Speak clearly and use names. "Sarah, what do you think about the Q3 timeline?" gives the AI a speaker tag. "What do you reckon?" does not.
Review and edit the notes. Always. AI transcription is not perfect. It mishears things. It misattributes speakers. It sometimes turns "we should definitely NOT do that" into "we should definitely do that" which is, you know, a problem. Spend five minutes reviewing the summary before you share it.
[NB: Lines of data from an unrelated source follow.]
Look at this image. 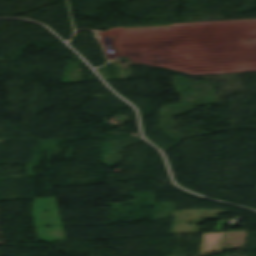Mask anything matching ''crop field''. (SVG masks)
<instances>
[{"label": "crop field", "mask_w": 256, "mask_h": 256, "mask_svg": "<svg viewBox=\"0 0 256 256\" xmlns=\"http://www.w3.org/2000/svg\"><path fill=\"white\" fill-rule=\"evenodd\" d=\"M223 235L224 233L204 234L200 253L216 250V249L220 250ZM220 252L221 250L217 252L199 254L195 256H203V255H209V254L220 253Z\"/></svg>", "instance_id": "crop-field-1"}]
</instances>
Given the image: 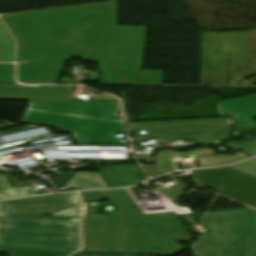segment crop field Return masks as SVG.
<instances>
[{
  "label": "crop field",
  "mask_w": 256,
  "mask_h": 256,
  "mask_svg": "<svg viewBox=\"0 0 256 256\" xmlns=\"http://www.w3.org/2000/svg\"><path fill=\"white\" fill-rule=\"evenodd\" d=\"M116 2L1 17L19 44L18 81L57 83L64 60L100 63L103 81L162 85L141 71L146 27L116 26Z\"/></svg>",
  "instance_id": "obj_1"
},
{
  "label": "crop field",
  "mask_w": 256,
  "mask_h": 256,
  "mask_svg": "<svg viewBox=\"0 0 256 256\" xmlns=\"http://www.w3.org/2000/svg\"><path fill=\"white\" fill-rule=\"evenodd\" d=\"M80 194L85 202L108 198L119 212L96 215L95 207L87 208L83 223L85 251L173 256L185 250L176 242L191 239L173 211L143 214L124 190Z\"/></svg>",
  "instance_id": "obj_2"
},
{
  "label": "crop field",
  "mask_w": 256,
  "mask_h": 256,
  "mask_svg": "<svg viewBox=\"0 0 256 256\" xmlns=\"http://www.w3.org/2000/svg\"><path fill=\"white\" fill-rule=\"evenodd\" d=\"M119 102L30 101L21 122L58 127L57 132L73 133L78 145L122 144L125 137Z\"/></svg>",
  "instance_id": "obj_3"
},
{
  "label": "crop field",
  "mask_w": 256,
  "mask_h": 256,
  "mask_svg": "<svg viewBox=\"0 0 256 256\" xmlns=\"http://www.w3.org/2000/svg\"><path fill=\"white\" fill-rule=\"evenodd\" d=\"M206 232L197 256H256V211L251 209L207 213Z\"/></svg>",
  "instance_id": "obj_4"
},
{
  "label": "crop field",
  "mask_w": 256,
  "mask_h": 256,
  "mask_svg": "<svg viewBox=\"0 0 256 256\" xmlns=\"http://www.w3.org/2000/svg\"><path fill=\"white\" fill-rule=\"evenodd\" d=\"M131 131L147 130L151 137L165 140L228 138L232 131L231 118L209 120L129 123Z\"/></svg>",
  "instance_id": "obj_5"
},
{
  "label": "crop field",
  "mask_w": 256,
  "mask_h": 256,
  "mask_svg": "<svg viewBox=\"0 0 256 256\" xmlns=\"http://www.w3.org/2000/svg\"><path fill=\"white\" fill-rule=\"evenodd\" d=\"M0 246L75 251L80 247V240L79 234L0 229Z\"/></svg>",
  "instance_id": "obj_6"
},
{
  "label": "crop field",
  "mask_w": 256,
  "mask_h": 256,
  "mask_svg": "<svg viewBox=\"0 0 256 256\" xmlns=\"http://www.w3.org/2000/svg\"><path fill=\"white\" fill-rule=\"evenodd\" d=\"M80 217L18 216L0 204V228L79 233Z\"/></svg>",
  "instance_id": "obj_7"
},
{
  "label": "crop field",
  "mask_w": 256,
  "mask_h": 256,
  "mask_svg": "<svg viewBox=\"0 0 256 256\" xmlns=\"http://www.w3.org/2000/svg\"><path fill=\"white\" fill-rule=\"evenodd\" d=\"M74 87L0 86V100L72 101Z\"/></svg>",
  "instance_id": "obj_8"
},
{
  "label": "crop field",
  "mask_w": 256,
  "mask_h": 256,
  "mask_svg": "<svg viewBox=\"0 0 256 256\" xmlns=\"http://www.w3.org/2000/svg\"><path fill=\"white\" fill-rule=\"evenodd\" d=\"M3 206L15 214L43 216L72 206L67 194L46 197L23 198L1 201Z\"/></svg>",
  "instance_id": "obj_9"
},
{
  "label": "crop field",
  "mask_w": 256,
  "mask_h": 256,
  "mask_svg": "<svg viewBox=\"0 0 256 256\" xmlns=\"http://www.w3.org/2000/svg\"><path fill=\"white\" fill-rule=\"evenodd\" d=\"M220 116H233L236 128L256 125V94L217 103Z\"/></svg>",
  "instance_id": "obj_10"
},
{
  "label": "crop field",
  "mask_w": 256,
  "mask_h": 256,
  "mask_svg": "<svg viewBox=\"0 0 256 256\" xmlns=\"http://www.w3.org/2000/svg\"><path fill=\"white\" fill-rule=\"evenodd\" d=\"M66 189L107 188L97 173L77 172L65 185Z\"/></svg>",
  "instance_id": "obj_11"
},
{
  "label": "crop field",
  "mask_w": 256,
  "mask_h": 256,
  "mask_svg": "<svg viewBox=\"0 0 256 256\" xmlns=\"http://www.w3.org/2000/svg\"><path fill=\"white\" fill-rule=\"evenodd\" d=\"M9 256H67L72 252L41 251L39 249L1 247Z\"/></svg>",
  "instance_id": "obj_12"
},
{
  "label": "crop field",
  "mask_w": 256,
  "mask_h": 256,
  "mask_svg": "<svg viewBox=\"0 0 256 256\" xmlns=\"http://www.w3.org/2000/svg\"><path fill=\"white\" fill-rule=\"evenodd\" d=\"M10 186L6 176L0 174V198L35 194L33 187L11 188Z\"/></svg>",
  "instance_id": "obj_13"
},
{
  "label": "crop field",
  "mask_w": 256,
  "mask_h": 256,
  "mask_svg": "<svg viewBox=\"0 0 256 256\" xmlns=\"http://www.w3.org/2000/svg\"><path fill=\"white\" fill-rule=\"evenodd\" d=\"M14 42L7 32H0V62H12Z\"/></svg>",
  "instance_id": "obj_14"
},
{
  "label": "crop field",
  "mask_w": 256,
  "mask_h": 256,
  "mask_svg": "<svg viewBox=\"0 0 256 256\" xmlns=\"http://www.w3.org/2000/svg\"><path fill=\"white\" fill-rule=\"evenodd\" d=\"M0 83H14L13 65L0 64Z\"/></svg>",
  "instance_id": "obj_15"
},
{
  "label": "crop field",
  "mask_w": 256,
  "mask_h": 256,
  "mask_svg": "<svg viewBox=\"0 0 256 256\" xmlns=\"http://www.w3.org/2000/svg\"><path fill=\"white\" fill-rule=\"evenodd\" d=\"M81 215H82V212L79 209V207H71L69 209H66L64 211H61L51 216H81Z\"/></svg>",
  "instance_id": "obj_16"
},
{
  "label": "crop field",
  "mask_w": 256,
  "mask_h": 256,
  "mask_svg": "<svg viewBox=\"0 0 256 256\" xmlns=\"http://www.w3.org/2000/svg\"><path fill=\"white\" fill-rule=\"evenodd\" d=\"M68 195H69L73 205H76V204L80 203V200H79L78 196L75 193L68 194Z\"/></svg>",
  "instance_id": "obj_17"
},
{
  "label": "crop field",
  "mask_w": 256,
  "mask_h": 256,
  "mask_svg": "<svg viewBox=\"0 0 256 256\" xmlns=\"http://www.w3.org/2000/svg\"><path fill=\"white\" fill-rule=\"evenodd\" d=\"M73 256H115V255H105V254H82L76 253Z\"/></svg>",
  "instance_id": "obj_18"
},
{
  "label": "crop field",
  "mask_w": 256,
  "mask_h": 256,
  "mask_svg": "<svg viewBox=\"0 0 256 256\" xmlns=\"http://www.w3.org/2000/svg\"><path fill=\"white\" fill-rule=\"evenodd\" d=\"M1 24H0V31H6L5 28Z\"/></svg>",
  "instance_id": "obj_19"
},
{
  "label": "crop field",
  "mask_w": 256,
  "mask_h": 256,
  "mask_svg": "<svg viewBox=\"0 0 256 256\" xmlns=\"http://www.w3.org/2000/svg\"><path fill=\"white\" fill-rule=\"evenodd\" d=\"M116 256H126V255H116Z\"/></svg>",
  "instance_id": "obj_20"
},
{
  "label": "crop field",
  "mask_w": 256,
  "mask_h": 256,
  "mask_svg": "<svg viewBox=\"0 0 256 256\" xmlns=\"http://www.w3.org/2000/svg\"><path fill=\"white\" fill-rule=\"evenodd\" d=\"M256 31V30H255ZM252 35V31H250V36Z\"/></svg>",
  "instance_id": "obj_21"
},
{
  "label": "crop field",
  "mask_w": 256,
  "mask_h": 256,
  "mask_svg": "<svg viewBox=\"0 0 256 256\" xmlns=\"http://www.w3.org/2000/svg\"><path fill=\"white\" fill-rule=\"evenodd\" d=\"M3 251L0 249V253H2Z\"/></svg>",
  "instance_id": "obj_22"
}]
</instances>
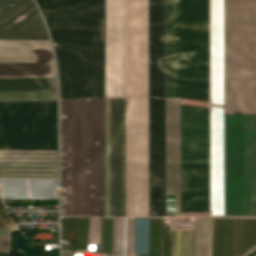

Set up a template. Most tools let you configure what the summary looks like. Set it up once with sections like: key decisions, action items (with owners and deadlines), topics discussed, follow-ups. Then every meeting produces notes in a consistent format.
The privacy question
This is important and people don't think about it enough.
Meeting recordings contain conversations. Sometimes sensitive conversations. Before you use any of these tools, consider:
- Does your company allow meeting recording?
- Do all participants consent? (In some jurisdictions, recording without consent is illegal.)
- Where does the audio/transcript get stored?
- Who has access to it?
- Is confidential information being processed by a third-party service?
For many organisations, the safety considerations are the same as for any AI tool at work. Check your policy. Get approval if needed. Don't record things you shouldn't record.
A good rule of thumb: if you wouldn't want the transcript forwarded to everyone in the company, maybe don't record it.
The "but nobody will speak freely" problem
This is the most common objection I hear. "If everything's being recorded, people won't be honest."
It's a fair point. And it's sometimes true. There are meetings where transcription is inappropriate: difficult HR conversations, sensitive personnel discussions, brainstorming sessions where people need to say half-formed thoughts without them being immortalised.
The solution isn't to avoid transcription entirely. It's to use it selectively. Status updates, project reviews, client calls (with consent), planning sessions... these are great candidates. Sensitive one-to-ones and difficult conversations are not.
For more on what AI tools are available for office work, including meeting tools, we have a full rundown.
The one thing to do today: try the meeting tool that's already available to you. If you're on Teams, turn on transcription for your next meeting. If you're on Google Meet, enable the notes feature. If you use Zoom, try the built-in AI companion. You don't need to install anything new. Just tick a box and see what happens.